The Daily Newssays: “NYPD officials initially said Alvarez killed Soto with the revolver, before shooting at four cops who returned fire. Yesterday, cops said the revolver was in Soto’s waistband but Alvarez took it from him and shot at a uniformed officer with it.” For the record, Soto was killed and Alvarez shot many many times but is alive.
So what’s my point? I’m not certain yet. But why does the Timessee fit to quote Ms. Craft, Alvarez’s bother, saying her brother has a job (auto mechanic) and a 2-year-old son? Well maybe because the story is trying to make Alvarez look like a victim, which makes police out to be the criminals.
But if we want a character study on Soto and Alvarez, why not tell the whole story? The Postis willing to call Alvarez a small-time thug. And apparently there’s nothing small time about Soto. According to the Daily News:
Both had records. Alvarez had two prior arrests, including one for gun possession and trying to run down a cop with a car, for which he served two years. Soto had been arrested eight times, including for burglary.
But I can hear people saying, “So maybe they had trouble in the past. But how long can you hold that against them? Poor kids.” Whatever. And I have a bridge to sell you.
Michael Feeney of the Daily Newsdigs up a Twitter account (I found this under the name BooBillzMB) and writes: “Luis Soto, slain in Harlem shootout, painted himself as tough gangbanger on Twitter.
“I go 2 da grave b4 I be a b—h n—-! Fa’realll,” he wrote July 23.
He posted photos of himself flashing gang signs, or holding a new iPhone, an iPad and cocktails.
In one photo, he looked out at the camera over a thick fan of crisp new $50 bills – many thousands of dollars worth.
Though he had no job, he planned to trade in his BMW 760, a $130,000 car, for an equally pricey Mercedes-Benz CL550, he tweeted.
A turf rivalry between Harlem, where Angel Alvarez lives, and the Bronx, where Soto was from, surfaced in his tweets. “Not for nothin da BRONX Got More Real N—-s Den HARLEM,” he wrote July 28.
Friends said Alvarez and Soto had an argument two weeks ago that led to their clash Sunday in Harlem.
With a past record of illegal gun possession and assaults on police, and with a running feud with Soto, perhaps Alvarez’s biggest mistake was bringing a knife (or his fists) to a gun fight. Was Soto a b*tch n***a? Not for me to say, but he got his wish about going to the grave first. Was Alvarez just in the wrong place at the wrong time? I doubt it. Is any of this relevant? Actually, yes.
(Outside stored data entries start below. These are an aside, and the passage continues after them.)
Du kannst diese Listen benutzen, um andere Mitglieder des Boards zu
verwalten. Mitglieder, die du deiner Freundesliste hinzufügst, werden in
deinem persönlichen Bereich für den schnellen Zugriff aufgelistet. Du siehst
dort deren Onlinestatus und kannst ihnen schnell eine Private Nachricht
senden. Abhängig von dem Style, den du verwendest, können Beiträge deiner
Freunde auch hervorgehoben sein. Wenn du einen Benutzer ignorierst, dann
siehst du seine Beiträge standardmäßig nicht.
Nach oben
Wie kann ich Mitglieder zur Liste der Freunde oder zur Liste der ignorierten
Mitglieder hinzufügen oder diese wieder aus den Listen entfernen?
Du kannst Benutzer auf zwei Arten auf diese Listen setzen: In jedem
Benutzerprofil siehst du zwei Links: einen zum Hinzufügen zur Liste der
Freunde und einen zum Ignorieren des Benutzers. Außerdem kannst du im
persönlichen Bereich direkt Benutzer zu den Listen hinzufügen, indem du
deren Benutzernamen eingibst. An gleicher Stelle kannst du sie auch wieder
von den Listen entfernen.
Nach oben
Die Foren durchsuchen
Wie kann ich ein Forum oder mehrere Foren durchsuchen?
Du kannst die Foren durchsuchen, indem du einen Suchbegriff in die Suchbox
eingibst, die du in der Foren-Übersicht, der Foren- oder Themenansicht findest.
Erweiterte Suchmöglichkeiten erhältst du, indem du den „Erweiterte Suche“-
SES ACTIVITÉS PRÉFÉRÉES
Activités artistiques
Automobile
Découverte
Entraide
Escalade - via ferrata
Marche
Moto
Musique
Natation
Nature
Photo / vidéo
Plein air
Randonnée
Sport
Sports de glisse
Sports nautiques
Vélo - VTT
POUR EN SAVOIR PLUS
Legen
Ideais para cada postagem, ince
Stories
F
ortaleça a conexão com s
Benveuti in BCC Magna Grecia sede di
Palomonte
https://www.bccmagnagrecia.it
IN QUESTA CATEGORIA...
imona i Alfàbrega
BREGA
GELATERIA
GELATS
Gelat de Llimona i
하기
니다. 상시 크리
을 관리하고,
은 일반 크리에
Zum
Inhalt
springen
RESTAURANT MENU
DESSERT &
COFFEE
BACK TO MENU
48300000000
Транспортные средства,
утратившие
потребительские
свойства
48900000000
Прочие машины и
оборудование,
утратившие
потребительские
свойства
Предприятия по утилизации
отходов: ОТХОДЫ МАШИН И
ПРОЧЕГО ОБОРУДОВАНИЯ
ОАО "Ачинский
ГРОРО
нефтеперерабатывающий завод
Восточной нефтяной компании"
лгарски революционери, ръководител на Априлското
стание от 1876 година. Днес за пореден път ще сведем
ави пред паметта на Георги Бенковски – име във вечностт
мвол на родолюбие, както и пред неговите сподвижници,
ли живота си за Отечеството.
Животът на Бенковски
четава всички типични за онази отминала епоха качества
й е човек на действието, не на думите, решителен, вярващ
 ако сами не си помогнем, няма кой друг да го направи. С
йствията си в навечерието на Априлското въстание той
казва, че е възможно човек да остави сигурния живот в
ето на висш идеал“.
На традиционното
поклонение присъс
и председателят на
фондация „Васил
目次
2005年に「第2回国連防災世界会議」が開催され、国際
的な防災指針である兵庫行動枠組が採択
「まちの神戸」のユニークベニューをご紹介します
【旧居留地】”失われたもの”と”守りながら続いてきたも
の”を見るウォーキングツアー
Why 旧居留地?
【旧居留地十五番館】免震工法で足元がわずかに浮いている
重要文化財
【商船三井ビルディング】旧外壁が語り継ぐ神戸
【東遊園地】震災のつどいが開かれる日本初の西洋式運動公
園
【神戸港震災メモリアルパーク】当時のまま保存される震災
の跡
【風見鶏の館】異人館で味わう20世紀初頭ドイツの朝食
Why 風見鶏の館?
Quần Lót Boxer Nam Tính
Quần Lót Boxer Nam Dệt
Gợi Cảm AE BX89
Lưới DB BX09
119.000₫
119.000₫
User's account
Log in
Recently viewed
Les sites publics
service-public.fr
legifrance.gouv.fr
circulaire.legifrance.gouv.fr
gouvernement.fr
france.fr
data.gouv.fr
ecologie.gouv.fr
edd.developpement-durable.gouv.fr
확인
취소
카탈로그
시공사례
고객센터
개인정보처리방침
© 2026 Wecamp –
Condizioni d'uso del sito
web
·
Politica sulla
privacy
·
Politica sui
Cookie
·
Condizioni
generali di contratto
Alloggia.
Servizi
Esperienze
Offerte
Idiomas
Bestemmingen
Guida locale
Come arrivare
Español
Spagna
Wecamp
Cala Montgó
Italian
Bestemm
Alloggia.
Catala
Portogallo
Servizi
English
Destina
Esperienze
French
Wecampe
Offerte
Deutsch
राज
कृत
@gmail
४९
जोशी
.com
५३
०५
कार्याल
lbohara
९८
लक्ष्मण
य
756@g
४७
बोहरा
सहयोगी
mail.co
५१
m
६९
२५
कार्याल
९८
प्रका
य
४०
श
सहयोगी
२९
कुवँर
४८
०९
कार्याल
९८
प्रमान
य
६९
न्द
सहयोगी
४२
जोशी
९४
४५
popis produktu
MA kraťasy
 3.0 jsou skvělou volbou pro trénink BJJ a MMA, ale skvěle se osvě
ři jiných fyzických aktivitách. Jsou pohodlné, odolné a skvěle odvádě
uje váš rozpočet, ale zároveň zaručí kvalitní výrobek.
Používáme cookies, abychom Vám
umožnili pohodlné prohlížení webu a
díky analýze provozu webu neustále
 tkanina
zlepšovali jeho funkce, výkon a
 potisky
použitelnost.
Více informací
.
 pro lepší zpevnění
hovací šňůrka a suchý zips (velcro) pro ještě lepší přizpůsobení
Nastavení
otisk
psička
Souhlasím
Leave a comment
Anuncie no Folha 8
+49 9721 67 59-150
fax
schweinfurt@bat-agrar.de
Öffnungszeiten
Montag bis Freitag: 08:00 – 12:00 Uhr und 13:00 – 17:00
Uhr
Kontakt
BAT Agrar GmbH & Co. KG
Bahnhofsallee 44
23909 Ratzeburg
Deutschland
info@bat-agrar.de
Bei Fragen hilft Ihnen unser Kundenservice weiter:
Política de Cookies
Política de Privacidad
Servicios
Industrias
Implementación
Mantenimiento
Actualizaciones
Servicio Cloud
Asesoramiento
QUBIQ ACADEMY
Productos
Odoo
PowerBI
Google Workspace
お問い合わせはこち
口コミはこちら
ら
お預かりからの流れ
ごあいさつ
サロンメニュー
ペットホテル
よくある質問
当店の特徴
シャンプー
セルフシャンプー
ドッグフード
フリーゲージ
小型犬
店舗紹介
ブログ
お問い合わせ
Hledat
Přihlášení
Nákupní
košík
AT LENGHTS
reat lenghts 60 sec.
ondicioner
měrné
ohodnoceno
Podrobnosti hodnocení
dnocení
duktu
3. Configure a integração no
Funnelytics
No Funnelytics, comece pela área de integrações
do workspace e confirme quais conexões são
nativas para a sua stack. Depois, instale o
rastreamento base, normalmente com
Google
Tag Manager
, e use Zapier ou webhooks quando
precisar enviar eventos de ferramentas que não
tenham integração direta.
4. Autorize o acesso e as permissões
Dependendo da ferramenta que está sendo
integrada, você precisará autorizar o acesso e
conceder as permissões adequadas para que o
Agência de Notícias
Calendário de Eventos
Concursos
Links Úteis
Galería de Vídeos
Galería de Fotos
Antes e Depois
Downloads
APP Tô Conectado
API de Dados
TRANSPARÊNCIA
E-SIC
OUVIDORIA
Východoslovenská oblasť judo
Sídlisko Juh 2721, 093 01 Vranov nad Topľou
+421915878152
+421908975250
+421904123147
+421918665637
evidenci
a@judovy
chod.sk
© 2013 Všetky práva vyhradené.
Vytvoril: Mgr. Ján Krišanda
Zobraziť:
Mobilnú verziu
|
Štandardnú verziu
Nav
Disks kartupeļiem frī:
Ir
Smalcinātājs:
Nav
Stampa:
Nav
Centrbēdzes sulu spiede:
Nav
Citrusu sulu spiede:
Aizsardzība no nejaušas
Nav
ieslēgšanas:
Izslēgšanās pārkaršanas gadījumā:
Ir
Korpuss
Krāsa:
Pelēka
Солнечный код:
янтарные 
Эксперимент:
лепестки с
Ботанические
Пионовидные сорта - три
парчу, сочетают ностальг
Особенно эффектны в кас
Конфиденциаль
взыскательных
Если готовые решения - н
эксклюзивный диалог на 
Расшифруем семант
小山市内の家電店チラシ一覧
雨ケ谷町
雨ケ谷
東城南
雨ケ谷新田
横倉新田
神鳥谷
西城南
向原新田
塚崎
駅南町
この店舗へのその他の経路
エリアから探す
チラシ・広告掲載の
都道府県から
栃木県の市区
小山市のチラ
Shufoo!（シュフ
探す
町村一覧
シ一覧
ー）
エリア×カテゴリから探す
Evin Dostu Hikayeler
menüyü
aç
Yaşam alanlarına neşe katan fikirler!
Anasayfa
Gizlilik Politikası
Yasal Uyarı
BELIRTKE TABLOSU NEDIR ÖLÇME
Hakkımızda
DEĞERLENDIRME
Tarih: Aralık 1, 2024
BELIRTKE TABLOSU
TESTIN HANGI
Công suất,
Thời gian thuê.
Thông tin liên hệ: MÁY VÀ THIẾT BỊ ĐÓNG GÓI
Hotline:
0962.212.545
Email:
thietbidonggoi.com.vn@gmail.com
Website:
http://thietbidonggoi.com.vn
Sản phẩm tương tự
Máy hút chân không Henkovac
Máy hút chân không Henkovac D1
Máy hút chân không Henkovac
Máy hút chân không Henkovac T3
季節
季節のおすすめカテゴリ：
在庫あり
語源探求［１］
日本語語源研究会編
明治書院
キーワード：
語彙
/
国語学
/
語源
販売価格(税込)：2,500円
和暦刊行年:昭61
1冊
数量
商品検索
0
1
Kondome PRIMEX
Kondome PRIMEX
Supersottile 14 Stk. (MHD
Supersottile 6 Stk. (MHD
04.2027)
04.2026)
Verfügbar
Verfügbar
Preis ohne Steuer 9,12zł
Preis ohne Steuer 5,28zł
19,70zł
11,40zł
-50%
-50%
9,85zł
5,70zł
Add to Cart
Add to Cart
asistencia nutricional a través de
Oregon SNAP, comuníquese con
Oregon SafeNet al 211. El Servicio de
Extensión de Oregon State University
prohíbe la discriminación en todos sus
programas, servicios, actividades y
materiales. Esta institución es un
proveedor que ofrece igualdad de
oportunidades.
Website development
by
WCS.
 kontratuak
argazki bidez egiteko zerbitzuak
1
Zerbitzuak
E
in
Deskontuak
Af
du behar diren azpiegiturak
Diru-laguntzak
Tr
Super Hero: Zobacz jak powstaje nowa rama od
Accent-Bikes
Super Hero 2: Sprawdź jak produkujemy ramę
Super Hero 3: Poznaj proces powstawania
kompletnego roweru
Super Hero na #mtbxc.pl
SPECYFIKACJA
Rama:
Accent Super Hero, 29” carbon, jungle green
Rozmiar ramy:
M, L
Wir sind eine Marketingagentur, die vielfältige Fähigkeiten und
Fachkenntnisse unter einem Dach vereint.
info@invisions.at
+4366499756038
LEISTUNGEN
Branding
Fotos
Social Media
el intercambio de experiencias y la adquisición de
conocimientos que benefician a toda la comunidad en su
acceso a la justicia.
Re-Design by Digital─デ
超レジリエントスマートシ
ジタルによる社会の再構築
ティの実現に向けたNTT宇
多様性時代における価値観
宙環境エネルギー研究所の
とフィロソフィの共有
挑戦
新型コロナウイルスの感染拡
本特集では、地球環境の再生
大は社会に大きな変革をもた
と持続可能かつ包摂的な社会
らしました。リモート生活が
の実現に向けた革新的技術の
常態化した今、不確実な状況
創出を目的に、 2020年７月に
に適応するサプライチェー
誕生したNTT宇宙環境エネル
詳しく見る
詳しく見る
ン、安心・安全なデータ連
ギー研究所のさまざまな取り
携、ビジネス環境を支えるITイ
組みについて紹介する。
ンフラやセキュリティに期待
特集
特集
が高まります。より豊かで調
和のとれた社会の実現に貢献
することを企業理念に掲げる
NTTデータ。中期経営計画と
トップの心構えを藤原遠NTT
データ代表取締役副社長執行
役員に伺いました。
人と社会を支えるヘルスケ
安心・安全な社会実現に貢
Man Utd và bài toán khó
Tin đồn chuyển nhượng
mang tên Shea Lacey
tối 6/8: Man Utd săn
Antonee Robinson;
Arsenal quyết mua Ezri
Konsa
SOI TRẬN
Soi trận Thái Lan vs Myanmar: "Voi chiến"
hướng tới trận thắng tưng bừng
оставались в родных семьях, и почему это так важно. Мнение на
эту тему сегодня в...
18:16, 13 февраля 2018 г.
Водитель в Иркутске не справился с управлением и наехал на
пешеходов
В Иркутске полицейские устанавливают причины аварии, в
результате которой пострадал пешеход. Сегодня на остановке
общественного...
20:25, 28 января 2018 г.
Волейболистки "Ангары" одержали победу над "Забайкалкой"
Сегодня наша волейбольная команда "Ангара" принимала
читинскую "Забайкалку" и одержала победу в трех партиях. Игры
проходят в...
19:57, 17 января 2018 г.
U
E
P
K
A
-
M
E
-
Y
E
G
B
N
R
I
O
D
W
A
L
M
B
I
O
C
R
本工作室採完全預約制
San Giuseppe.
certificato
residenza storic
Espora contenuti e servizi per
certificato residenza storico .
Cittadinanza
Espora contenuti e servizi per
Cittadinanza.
Because imagine going to work and getting into a gunfight. Just another day at the office? Imagine the fear as you see a muzzle flash and think you’re going to die. Imagine the guilt of learning that you almost killing another officer. Imagine how lucky you feel to be alive. Imagine the relief of going back to your wife and kids. And for this the department and city you serve make you get a piss test and strips you of your gun “pending investigation.” And then in the papers your friends and family read about how you might have killed an innocent hard-working might for no reason.
Did police behave correctly in using lethal force and shooting 46 times at these two fighting men with a gun? Absolutely. I don’t want to go too far, but it seems like the least we could do is appreciate what these officers went through and thank them for risking their life while just doing their job.